Szulik may be right. In the past, it was the technology industry that was supposed to be teaching the old-line companies about doing business in a new century. Amazons ability to keep you updated about the status of your purchase led business executives to rightly question why their companys manufacturing and purchasing systems couldnt be as simple and reliable as an online booksellers operations. Now the tables have turned. As Szulik pointed out, the technology companies that can create both a lower-cost purchasing threshold and a higher perceived value for their products in the customers mind can build a gap that competitors will find increasingly difficult to bridge.

Among all the arguments about open-source software, Linux and the Microsoft desktop monopoly, Szuliks description is the most reasonable view of the current state of technology marketing.

I got a second reminder of the reversal of fortune that finds the old-line companies leading the way for the technology elite when I brought my collection of yard tools to my local small-engine shop for their yearly tuneup.

As the proprietor surveyed the motley array—busted trimmers, an ancient chain saw and a wheezing lawn mower—he gave me the knowing nod that said Id better reach for my wallet. With the service cost rising far ahead of the replacement cost, my aging (but, as my wife is happy to point out, barely used) lawn equipment is better tossed on the trash heap. It costs more to fix than buy new.

Could this same service-versus- purchase dynamic now apply to technology? It looks that way. A couple days after that breakfast with Szulik, I was in a meeting with Mark Barrenechea, senior vice president of product development at Computer Associates. As we were discussing on-demand computing and systems designed to expand or contract to meet users needs, our discussion turned to server blades.

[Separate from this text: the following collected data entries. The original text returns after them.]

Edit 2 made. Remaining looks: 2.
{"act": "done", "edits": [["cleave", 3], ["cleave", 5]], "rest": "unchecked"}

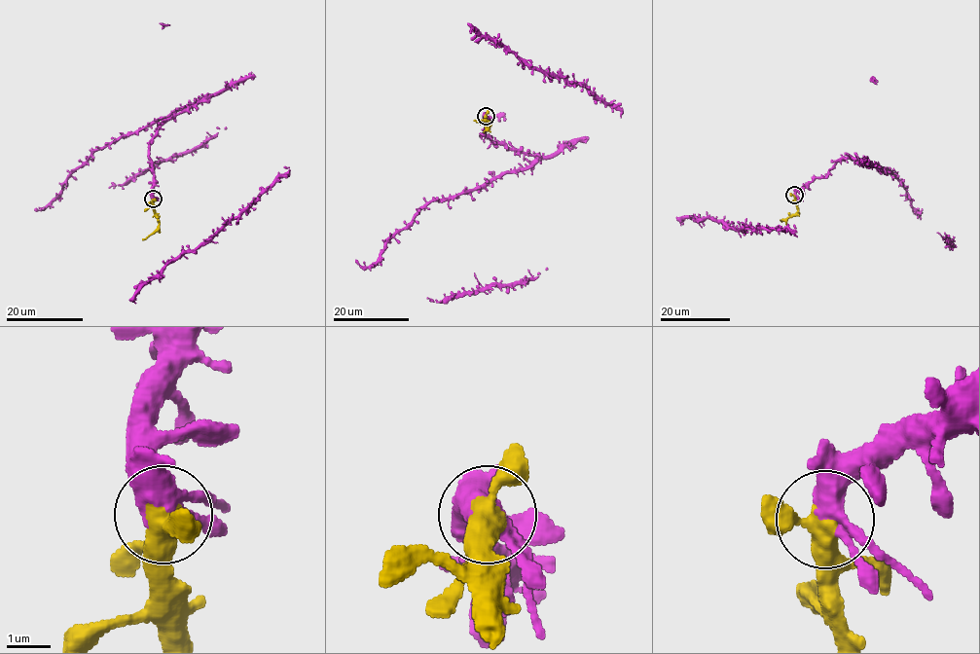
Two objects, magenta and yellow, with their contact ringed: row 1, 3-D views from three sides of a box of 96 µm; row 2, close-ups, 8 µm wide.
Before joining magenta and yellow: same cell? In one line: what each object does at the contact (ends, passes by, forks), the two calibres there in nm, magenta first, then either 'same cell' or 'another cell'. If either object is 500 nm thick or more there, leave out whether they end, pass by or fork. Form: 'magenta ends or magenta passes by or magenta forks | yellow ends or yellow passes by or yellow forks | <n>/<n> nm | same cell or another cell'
magenta forks | yellow passes by | 400/460 nm | same cell

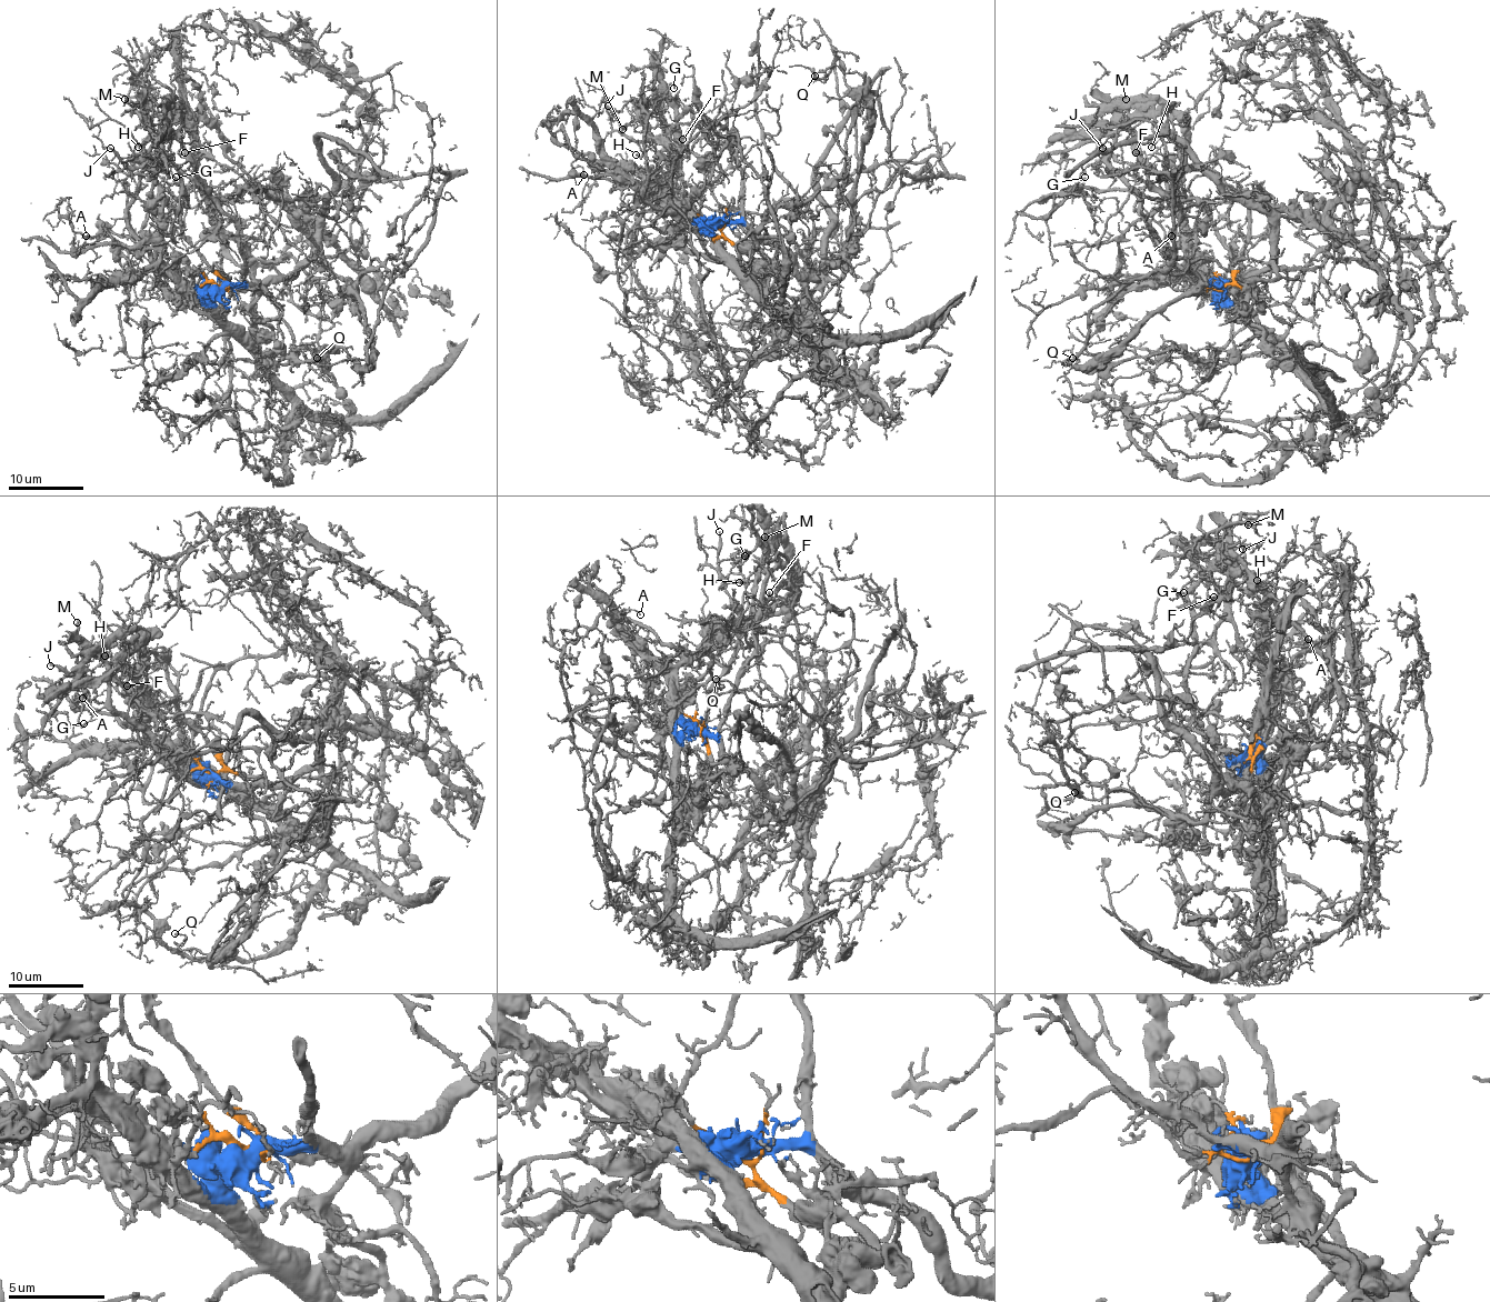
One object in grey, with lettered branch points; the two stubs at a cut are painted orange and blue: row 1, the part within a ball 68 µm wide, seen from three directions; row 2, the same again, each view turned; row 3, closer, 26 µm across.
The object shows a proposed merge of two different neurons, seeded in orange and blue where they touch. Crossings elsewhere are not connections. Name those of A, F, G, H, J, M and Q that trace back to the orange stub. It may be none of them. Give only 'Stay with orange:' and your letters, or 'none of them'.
Stay with orange: G, H, J, M

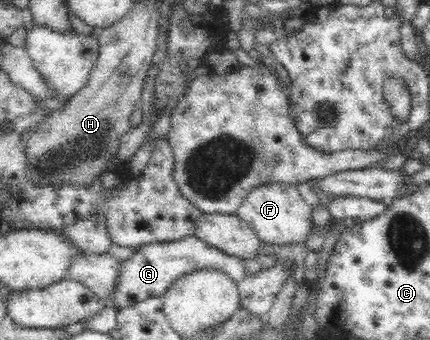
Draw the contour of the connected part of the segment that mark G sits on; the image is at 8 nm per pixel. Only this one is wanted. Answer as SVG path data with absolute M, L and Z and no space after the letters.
M184 236L180 240L170 240L170 242L146 244L133 250L134 254L119 264L118 278L115 280L114 290L108 294L109 304L114 308L126 308L132 304L146 300L152 296L162 297L166 288L188 272L202 268L218 268L225 272L238 284L250 278L243 260L237 257L230 257L226 254L208 247L205 243L197 240L196 237Z

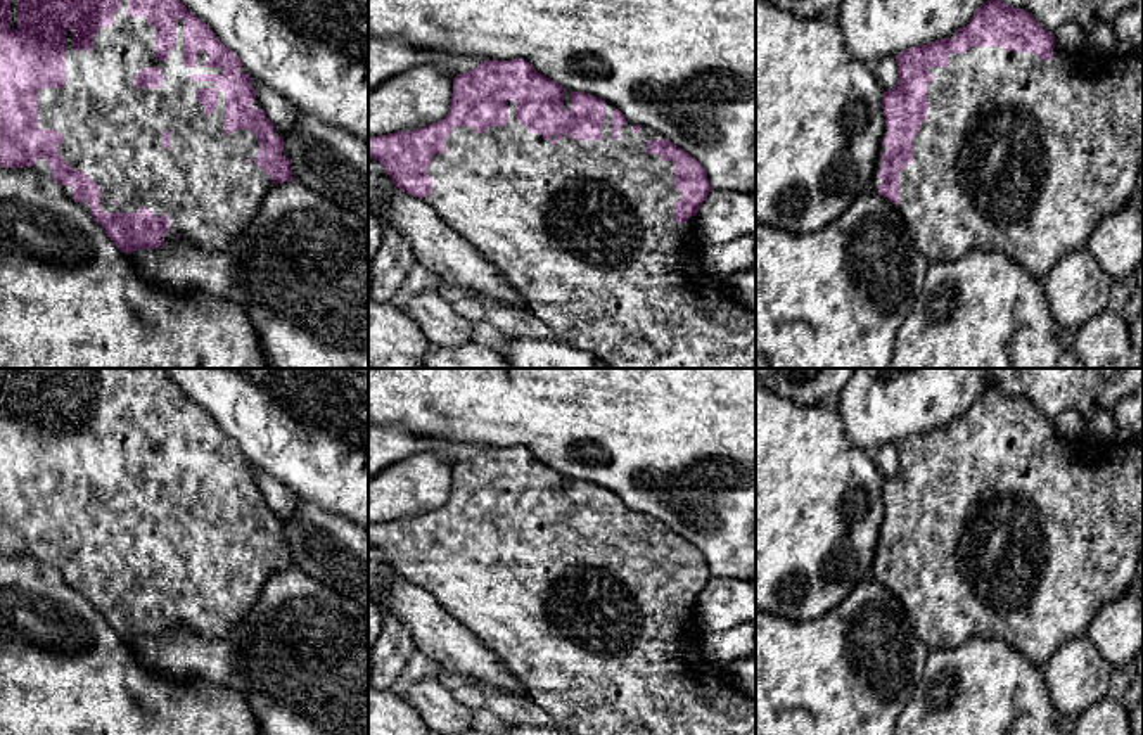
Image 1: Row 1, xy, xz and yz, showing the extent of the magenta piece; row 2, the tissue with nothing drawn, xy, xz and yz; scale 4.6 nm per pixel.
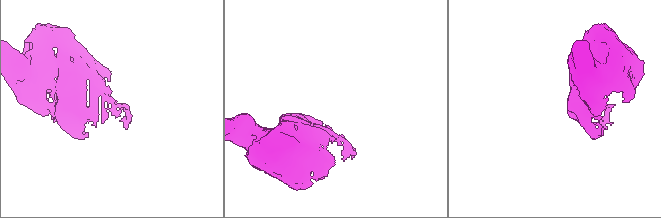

"It is cheaper today to throw away a broken blade than to fix it," Barrenechea said. Its just like that hedge trimmer that never seemed quite right after its wrestling match with a chain-link fence.

A week later, I was on a plane headed to Raleigh, N.C., for meetings at Research Triangle Park. It was a Sunday evening, with lots of students headed back to universities and colleges in the area, and the plane was loud with talk of football games, the upcoming Womens World Cup soccer matches, and the ebb and flow of college life. It was a much different flight from those early-morning trips with a planeload of businesspeople snoozing away. That made me think of the most important lesson that businesses—and education is a business—have to teach tech companies: enthusiasm.

When I asked Szulik what was one of the reasons for Red Hats success in the face of lawsuits, free software, cross-licensing difficulties and Microsofts marketing muscle, enthusiasm for the companys mission was his first response. "Our guys call the Microsoft developers the Microsoft bourgeoisie," Szulik said. His main task is to channel the mission-driven zeal of Red Hats developers into a Wal-Mart-style low-cost, high-value business model.

In his book, "Legendary Brands," Laurence Vincent said, "Linux users interact on a frequent basis and form communities that have as their mission to improve and promote the Linux operating system."

A company bent on melding the mission of Linux with the model of Wal-Mart has something to teach all technology companies.